- **Exercise materials**:

********

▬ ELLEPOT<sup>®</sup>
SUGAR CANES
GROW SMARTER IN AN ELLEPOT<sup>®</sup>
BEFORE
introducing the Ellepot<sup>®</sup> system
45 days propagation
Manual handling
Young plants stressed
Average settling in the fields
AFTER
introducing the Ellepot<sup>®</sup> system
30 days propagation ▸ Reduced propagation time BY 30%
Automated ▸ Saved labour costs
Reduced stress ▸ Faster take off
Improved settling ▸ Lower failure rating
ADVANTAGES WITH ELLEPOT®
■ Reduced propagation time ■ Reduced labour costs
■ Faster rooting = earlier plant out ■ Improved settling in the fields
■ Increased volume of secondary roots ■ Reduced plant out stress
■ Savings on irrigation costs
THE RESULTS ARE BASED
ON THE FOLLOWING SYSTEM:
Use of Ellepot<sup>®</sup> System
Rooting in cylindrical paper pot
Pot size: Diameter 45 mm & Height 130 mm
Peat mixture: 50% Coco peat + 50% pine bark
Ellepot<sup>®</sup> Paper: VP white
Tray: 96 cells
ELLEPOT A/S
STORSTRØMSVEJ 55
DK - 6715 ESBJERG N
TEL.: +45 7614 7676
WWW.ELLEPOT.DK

********

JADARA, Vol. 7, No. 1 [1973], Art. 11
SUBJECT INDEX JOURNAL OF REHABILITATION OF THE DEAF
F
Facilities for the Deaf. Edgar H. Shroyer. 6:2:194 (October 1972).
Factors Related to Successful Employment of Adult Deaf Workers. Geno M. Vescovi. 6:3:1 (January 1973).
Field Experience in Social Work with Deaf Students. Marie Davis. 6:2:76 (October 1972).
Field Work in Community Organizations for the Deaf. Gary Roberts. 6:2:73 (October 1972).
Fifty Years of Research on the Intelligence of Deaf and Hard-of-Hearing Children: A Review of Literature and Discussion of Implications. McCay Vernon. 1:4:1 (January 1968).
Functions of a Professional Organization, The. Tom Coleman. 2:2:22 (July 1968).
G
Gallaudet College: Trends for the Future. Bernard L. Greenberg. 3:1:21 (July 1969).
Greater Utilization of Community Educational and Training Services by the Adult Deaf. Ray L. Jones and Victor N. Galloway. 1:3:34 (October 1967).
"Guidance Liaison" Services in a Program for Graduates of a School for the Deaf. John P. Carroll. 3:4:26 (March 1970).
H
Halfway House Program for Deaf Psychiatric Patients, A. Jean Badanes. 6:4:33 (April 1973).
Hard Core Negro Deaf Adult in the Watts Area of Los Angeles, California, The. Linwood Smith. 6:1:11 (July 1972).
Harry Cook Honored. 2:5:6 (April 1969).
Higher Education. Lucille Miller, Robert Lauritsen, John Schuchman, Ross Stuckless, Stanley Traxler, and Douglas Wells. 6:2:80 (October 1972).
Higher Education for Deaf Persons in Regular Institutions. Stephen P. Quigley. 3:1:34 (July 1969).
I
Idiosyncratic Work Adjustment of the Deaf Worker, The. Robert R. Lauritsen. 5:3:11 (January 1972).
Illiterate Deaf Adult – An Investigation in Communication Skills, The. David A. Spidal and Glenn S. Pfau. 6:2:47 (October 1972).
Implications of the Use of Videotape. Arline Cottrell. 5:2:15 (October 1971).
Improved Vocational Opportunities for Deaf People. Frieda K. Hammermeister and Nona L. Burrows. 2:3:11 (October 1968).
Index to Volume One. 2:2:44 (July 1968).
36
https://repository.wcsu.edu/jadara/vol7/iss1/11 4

********

- **What is required**: Look through the records and gather every line containing "Improved".

- **Exercise answer**:
Improved settling ▸ Lower failure rating
■ Faster rooting = earlier plant out ■ Improved settling in the fields
Improved Vocational Opportunities for Deaf People. Frieda K. Hammermeister and Nona L. Burrows. 2:3:11 (October 1968).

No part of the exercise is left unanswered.